Passage to read:
Kirsty and I are currently trying to arrange what to do next week. We finish everything on Tuesday and afterwards she wants to travel around Spain. Having been living out of a suitcase for 9 months more or less, I want to go home. We will likely go to Bilbao and Barcelona together, but that is where the adventure will end for me. I am ready to settle for a while. 9 months is a long time to be away.

So here you have my final post from my time living in Europe. I have been a student of a German university, I have been an English language assistant in a Galician high school and I have been an Enjoy English monitor in the Basque Country. These are most certainly things I am proud to have been and will type into my CV with memories. There is no such thing as a perfect memory, but there are certainly perfect experiences, and my year abroad has been a perfect experience. I will tell you why...

Records from a data source
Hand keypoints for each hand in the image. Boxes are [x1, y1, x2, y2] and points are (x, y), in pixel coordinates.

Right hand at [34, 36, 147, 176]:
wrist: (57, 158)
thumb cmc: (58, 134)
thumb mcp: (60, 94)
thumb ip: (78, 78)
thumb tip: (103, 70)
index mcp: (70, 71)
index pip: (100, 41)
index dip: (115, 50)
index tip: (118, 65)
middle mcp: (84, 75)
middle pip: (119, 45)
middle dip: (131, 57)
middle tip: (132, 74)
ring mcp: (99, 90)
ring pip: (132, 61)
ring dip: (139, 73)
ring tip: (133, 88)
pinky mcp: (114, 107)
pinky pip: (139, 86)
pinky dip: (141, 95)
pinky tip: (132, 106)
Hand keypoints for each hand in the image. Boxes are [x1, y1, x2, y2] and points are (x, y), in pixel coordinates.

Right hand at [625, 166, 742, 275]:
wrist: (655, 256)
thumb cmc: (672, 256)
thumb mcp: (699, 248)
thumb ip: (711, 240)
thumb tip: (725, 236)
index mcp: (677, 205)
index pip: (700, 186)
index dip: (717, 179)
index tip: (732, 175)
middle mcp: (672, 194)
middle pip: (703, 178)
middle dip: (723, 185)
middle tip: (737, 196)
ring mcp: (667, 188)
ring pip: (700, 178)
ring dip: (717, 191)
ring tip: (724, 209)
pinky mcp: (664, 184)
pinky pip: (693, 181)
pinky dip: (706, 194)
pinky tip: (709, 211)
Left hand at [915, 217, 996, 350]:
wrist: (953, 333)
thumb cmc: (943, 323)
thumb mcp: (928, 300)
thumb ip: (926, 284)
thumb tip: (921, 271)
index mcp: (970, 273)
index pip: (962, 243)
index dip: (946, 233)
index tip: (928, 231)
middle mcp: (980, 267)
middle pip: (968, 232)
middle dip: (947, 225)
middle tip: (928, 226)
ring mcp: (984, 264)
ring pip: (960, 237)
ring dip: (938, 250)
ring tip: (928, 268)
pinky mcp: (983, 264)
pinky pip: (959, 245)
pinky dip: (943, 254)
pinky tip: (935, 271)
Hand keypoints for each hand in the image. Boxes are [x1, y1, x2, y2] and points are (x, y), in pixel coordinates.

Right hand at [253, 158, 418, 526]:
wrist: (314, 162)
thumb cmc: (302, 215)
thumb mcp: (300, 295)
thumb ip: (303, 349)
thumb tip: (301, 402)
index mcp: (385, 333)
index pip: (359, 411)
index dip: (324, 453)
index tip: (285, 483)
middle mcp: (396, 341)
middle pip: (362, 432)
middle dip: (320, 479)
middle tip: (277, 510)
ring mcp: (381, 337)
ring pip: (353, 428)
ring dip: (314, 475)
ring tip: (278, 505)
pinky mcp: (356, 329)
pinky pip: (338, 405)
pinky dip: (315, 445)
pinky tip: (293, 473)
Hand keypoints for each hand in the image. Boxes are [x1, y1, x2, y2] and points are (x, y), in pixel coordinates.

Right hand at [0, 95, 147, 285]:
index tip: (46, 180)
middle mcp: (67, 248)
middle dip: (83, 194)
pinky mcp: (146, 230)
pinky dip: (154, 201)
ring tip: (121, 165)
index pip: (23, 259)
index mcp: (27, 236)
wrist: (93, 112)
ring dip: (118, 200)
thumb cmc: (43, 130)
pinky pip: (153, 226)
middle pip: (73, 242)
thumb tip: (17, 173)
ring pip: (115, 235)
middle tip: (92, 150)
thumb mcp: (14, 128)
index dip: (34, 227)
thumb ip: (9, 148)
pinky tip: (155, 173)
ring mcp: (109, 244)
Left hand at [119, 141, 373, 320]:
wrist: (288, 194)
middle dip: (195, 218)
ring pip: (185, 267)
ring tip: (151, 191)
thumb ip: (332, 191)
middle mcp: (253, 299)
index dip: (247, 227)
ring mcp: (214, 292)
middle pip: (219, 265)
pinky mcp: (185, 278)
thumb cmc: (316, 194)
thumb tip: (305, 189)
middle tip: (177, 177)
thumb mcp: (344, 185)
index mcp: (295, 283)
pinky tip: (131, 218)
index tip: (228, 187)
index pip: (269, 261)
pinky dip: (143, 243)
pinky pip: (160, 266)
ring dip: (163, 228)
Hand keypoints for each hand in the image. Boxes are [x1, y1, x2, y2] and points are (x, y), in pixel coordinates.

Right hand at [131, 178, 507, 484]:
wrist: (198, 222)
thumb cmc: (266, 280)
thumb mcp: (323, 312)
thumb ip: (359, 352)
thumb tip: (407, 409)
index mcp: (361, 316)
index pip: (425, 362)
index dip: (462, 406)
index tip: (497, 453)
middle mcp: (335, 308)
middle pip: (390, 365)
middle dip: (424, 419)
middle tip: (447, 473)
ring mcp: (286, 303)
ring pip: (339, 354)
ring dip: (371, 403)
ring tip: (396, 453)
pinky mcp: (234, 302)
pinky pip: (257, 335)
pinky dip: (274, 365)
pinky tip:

Task description: Write out the year-abroad post above, starting at "Kirsty and I" and ending at "tell you why...".

Written solution:
Kirsty and I are currently trying to arrange what to do next week. We finish everything on Tuesday and afterwards she wants to travel around Spain. Having been living out of a suitcase for 9 months more or less, I want to go home. We will likely go to Bilbao and Barcelona together, but that is where the adventure will end for me. I am ready to settle for a while. 9 months is a long time to be away.

So here you have my final post from my time living in Europe. I have been a student of a German university, I have been an English language assistant in a Galician high school and I have been an Enjoy English monitor in the Basque Country. These are most certainly things I am proud to have been and will type into my CV with memories. There is no such thing as a perfect memory, but there are certainly perfect experiences, and my year abroad has been a perfect experience. I will tell you why...